Open Cellular is an open source wireless platform that is designed to set up a complete network from the hardware that attaches to a tree or lamp posts or pole to the software that runs it. As the traditional cellular are very expensive, it is a great challenge to deploy it everywhere including small local connectivity problem to a rural area as a whole. Facebook is known to be working with Telecom Infra Project (TIP) members to make the infrastructure affordable and enable operators to deploy any communication technology from 2G to LTE in places where coverage is scarce. It can also be used by researchers to entrepreneurs, to build and operate wireless networks in remote places.

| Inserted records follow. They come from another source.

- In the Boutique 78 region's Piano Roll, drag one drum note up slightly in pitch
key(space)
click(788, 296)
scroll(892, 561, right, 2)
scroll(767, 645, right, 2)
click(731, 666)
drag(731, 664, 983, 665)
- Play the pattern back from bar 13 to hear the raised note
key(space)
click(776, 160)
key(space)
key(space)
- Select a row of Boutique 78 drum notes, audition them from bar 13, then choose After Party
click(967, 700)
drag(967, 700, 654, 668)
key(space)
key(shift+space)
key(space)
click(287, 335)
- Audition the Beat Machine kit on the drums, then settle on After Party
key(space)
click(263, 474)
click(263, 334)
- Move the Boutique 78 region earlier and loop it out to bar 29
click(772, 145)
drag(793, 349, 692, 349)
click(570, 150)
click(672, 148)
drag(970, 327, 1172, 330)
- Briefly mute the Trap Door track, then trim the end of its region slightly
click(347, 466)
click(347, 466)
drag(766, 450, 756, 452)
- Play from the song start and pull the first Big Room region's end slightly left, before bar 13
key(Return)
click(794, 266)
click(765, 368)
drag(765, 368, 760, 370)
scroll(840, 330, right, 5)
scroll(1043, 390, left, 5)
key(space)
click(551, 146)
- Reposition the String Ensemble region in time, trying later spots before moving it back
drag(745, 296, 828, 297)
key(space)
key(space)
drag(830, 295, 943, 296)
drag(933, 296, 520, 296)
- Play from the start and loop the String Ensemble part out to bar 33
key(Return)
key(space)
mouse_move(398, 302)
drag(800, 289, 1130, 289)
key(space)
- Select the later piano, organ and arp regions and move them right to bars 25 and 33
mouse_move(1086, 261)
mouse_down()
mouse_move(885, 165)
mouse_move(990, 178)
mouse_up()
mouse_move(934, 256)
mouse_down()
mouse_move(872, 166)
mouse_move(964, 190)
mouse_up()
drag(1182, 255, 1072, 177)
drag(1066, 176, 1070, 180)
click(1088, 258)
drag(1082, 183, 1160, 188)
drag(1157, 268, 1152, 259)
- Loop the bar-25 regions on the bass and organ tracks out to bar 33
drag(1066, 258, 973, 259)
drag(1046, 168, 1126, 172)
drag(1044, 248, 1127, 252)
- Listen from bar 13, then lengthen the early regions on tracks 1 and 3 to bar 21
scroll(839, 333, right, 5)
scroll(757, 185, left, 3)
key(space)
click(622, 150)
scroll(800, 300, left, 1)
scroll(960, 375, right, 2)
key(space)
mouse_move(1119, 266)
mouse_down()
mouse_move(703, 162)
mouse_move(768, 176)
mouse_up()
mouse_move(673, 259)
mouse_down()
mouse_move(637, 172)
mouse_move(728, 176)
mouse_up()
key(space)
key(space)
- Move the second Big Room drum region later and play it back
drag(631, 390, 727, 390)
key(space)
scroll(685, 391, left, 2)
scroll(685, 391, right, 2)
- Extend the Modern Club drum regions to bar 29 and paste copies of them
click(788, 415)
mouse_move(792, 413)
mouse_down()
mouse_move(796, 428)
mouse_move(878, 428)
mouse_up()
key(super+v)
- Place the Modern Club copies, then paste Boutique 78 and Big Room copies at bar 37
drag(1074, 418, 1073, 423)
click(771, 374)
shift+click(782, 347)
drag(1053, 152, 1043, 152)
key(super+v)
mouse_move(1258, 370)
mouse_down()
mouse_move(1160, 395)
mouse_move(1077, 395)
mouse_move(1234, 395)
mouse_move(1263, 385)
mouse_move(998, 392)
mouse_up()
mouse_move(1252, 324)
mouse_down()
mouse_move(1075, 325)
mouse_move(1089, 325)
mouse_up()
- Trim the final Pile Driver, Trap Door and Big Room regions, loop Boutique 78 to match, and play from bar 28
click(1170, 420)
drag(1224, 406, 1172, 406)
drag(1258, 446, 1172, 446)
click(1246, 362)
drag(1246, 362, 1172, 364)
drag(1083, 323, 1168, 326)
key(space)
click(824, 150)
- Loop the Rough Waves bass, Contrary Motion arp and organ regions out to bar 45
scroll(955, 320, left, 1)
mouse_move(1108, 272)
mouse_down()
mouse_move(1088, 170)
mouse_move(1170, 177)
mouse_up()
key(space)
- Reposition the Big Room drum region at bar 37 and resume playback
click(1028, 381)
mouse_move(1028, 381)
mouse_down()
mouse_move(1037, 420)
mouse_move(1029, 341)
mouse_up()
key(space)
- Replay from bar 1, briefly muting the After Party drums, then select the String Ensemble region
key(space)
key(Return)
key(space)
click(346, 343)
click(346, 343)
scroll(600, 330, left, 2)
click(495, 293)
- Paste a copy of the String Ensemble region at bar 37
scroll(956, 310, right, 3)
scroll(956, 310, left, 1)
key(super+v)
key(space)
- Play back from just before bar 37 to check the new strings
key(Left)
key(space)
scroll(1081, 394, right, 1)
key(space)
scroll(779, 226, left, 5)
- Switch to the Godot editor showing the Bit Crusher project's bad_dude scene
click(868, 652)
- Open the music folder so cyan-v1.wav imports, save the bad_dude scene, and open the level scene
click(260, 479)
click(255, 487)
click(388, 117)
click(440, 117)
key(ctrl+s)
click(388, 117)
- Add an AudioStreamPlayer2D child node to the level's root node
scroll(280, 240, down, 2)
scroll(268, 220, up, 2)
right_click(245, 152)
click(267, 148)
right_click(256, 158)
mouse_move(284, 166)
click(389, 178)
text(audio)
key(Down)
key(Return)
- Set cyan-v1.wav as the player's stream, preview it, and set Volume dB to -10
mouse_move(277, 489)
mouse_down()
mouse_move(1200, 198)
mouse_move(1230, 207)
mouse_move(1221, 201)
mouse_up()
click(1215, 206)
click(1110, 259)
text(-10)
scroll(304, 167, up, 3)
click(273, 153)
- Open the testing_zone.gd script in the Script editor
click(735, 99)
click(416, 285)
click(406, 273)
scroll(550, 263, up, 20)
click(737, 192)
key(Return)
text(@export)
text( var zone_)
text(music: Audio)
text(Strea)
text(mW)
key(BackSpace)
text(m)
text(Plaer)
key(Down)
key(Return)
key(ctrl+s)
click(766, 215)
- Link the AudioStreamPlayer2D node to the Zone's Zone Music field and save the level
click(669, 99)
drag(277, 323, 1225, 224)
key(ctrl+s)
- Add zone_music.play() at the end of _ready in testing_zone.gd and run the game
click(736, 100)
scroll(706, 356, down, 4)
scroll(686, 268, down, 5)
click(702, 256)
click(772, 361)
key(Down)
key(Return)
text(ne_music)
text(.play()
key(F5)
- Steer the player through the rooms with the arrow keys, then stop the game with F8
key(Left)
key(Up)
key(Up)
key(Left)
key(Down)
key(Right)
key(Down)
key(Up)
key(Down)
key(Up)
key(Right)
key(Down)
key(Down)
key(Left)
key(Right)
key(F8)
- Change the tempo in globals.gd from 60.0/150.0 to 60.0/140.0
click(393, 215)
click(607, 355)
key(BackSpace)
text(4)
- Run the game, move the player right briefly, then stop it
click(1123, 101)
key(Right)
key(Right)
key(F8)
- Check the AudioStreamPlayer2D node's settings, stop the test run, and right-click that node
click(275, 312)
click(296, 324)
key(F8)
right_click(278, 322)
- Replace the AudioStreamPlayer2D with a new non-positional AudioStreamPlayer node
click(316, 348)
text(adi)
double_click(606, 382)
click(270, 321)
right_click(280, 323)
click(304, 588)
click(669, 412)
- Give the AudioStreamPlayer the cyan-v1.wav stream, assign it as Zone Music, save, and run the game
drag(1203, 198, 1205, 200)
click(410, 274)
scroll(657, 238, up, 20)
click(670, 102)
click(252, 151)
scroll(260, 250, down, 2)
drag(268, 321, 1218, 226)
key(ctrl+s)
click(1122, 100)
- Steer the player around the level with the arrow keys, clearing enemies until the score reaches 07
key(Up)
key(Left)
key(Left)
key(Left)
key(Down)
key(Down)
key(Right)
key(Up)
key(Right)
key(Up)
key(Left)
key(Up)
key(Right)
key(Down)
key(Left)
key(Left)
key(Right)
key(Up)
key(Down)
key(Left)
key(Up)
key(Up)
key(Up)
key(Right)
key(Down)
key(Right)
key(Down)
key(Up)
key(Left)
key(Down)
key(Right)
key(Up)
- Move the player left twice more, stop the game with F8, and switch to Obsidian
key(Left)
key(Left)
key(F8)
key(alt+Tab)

They can customize the platform to meet their connectivity needs both in rural and urban areas. “The hardware is about the size of a shoe box and can support up to 1500 people as far as 10 km away” writes Mark Zuckerberg in his Facebook status.
Facebook is known to have tested the system in their labs and working with different manufacturers and players to make the OpenCellular platform widely available. From the test, they are able to send/ receive SMS messages, make voice calls and use data connectivity using 2G implementation in their platform. Further trials at certain locations will be performed to validate the technical, functional and operational issues of the hardware.
More technical details are not yet disclosed but as it is an open platform, it will be known after it is ready to be used, most probably within few months as per some news. If the platform launches smoothly, then this will certainly increase the accessibility of basic connectivity and broadband to all parts of the world. This sort of technology will be beneficial to a country like Nepal where accessibility to basic communication and internet is difficult in the remote mountainous areas.